** DATASET CONTENT follows **
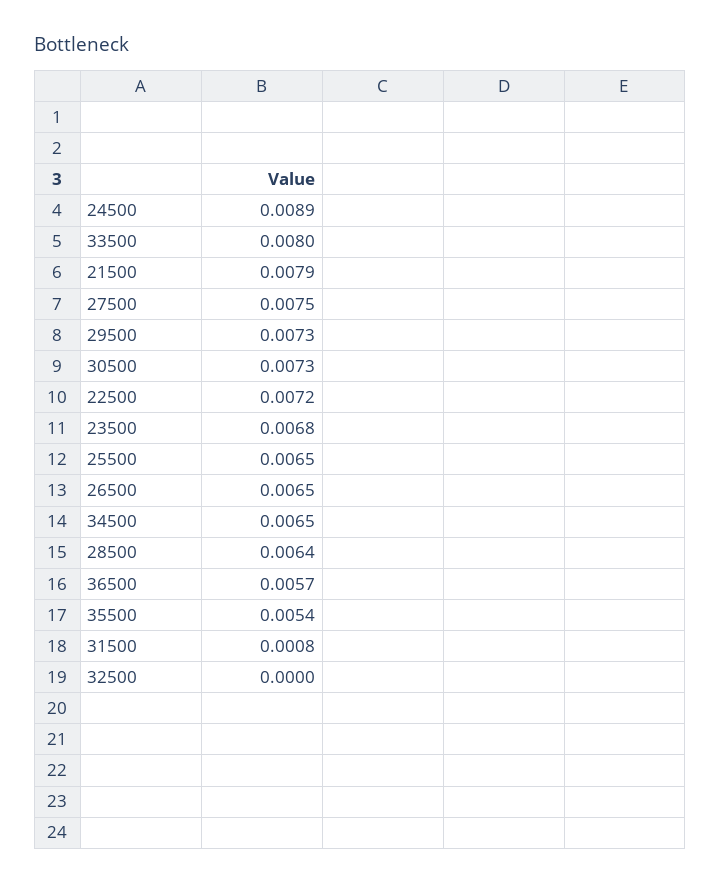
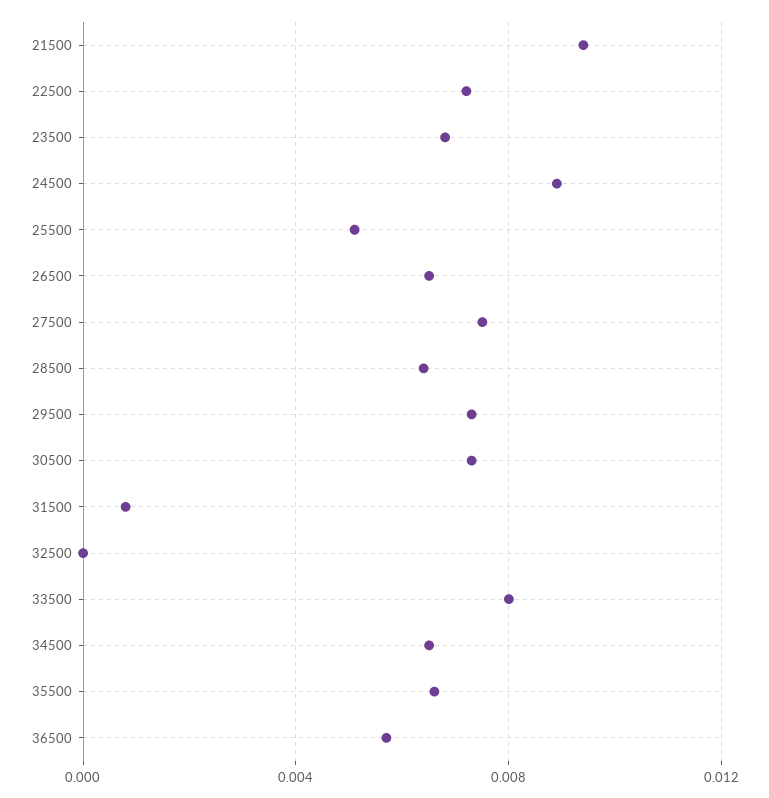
21500: 0.0079 -> 0.0095
25500: 0.0065 -> 0.005
35500: 0.0054 -> 0.0065

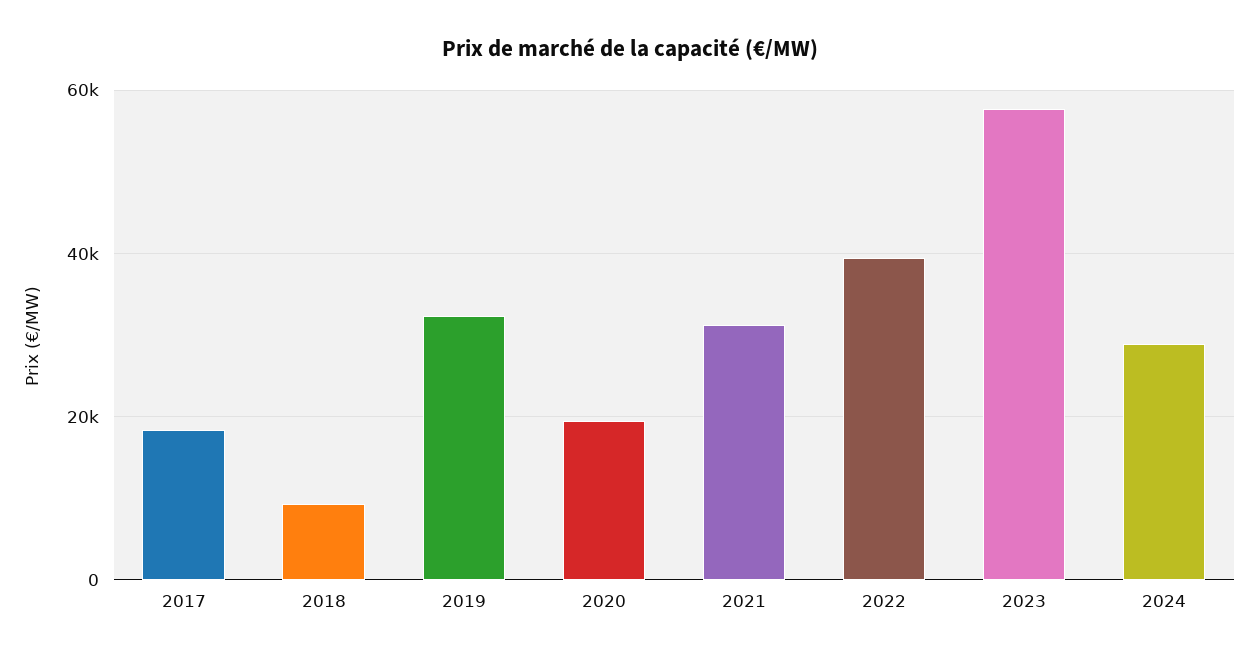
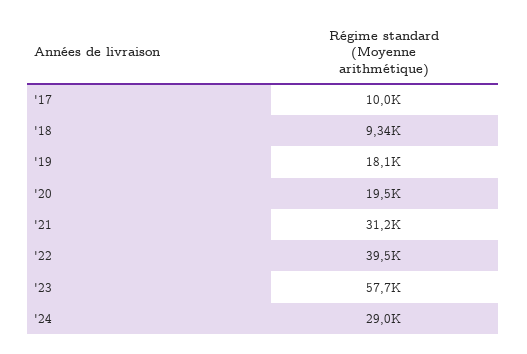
2017: 18000 -> 10000
2019: 32000 -> 18100

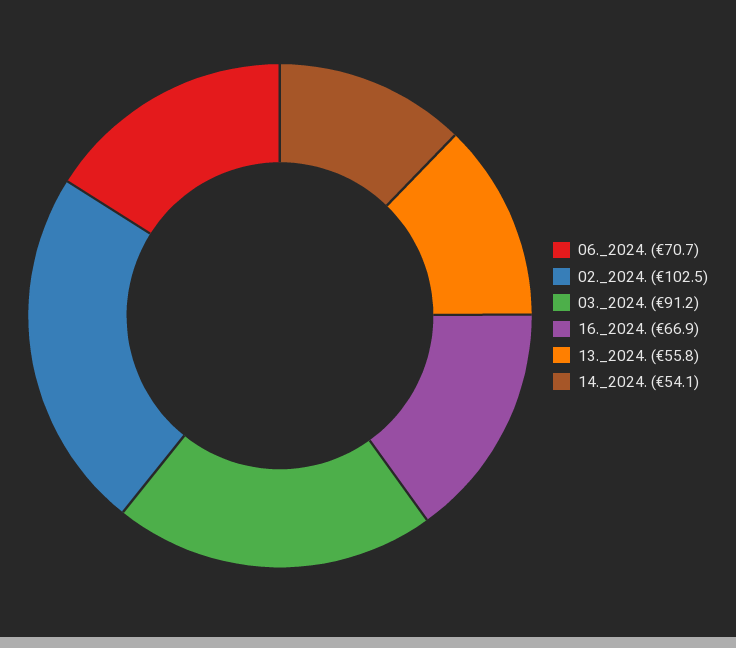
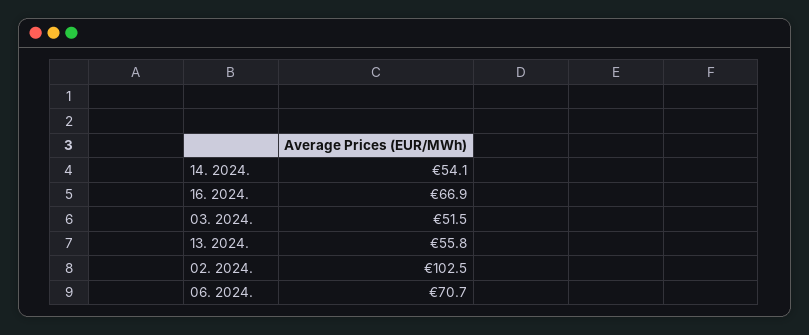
03._2024.: 91.2 -> 51.5

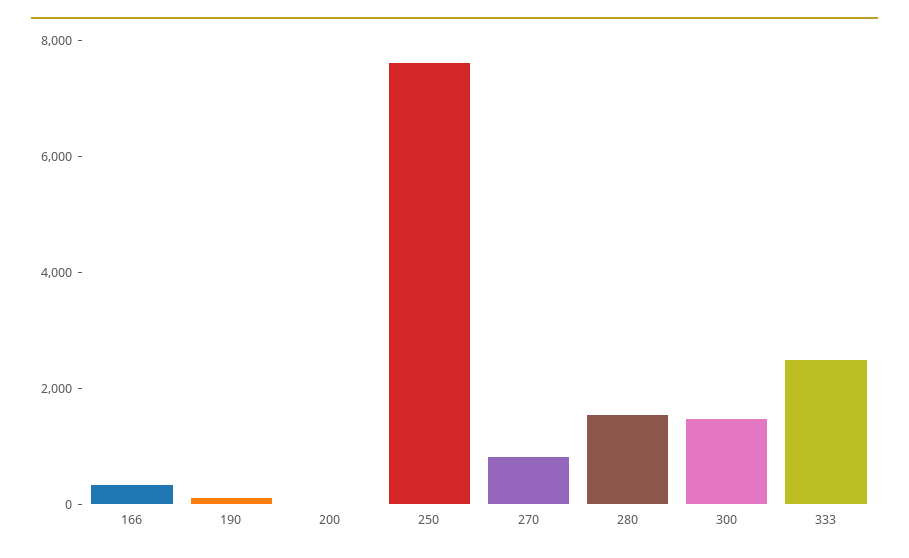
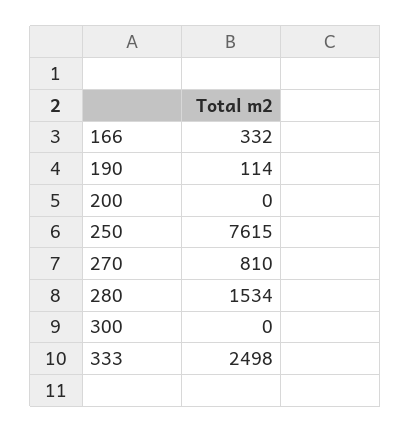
300: 1500 -> 0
** End of DATASET CONTENT **
WHAT YOU HAVE TO DO — With the images omitted, retype the records above exactly.

SOLUTION TO THE PROBLEM —
21500: 0.0079 -> 0.0095
25500: 0.0065 -> 0.005
35500: 0.0054 -> 0.0065

2017: 18000 -> 10000
2019: 32000 -> 18100

03._2024.: 91.2 -> 51.5

300: 1500 -> 0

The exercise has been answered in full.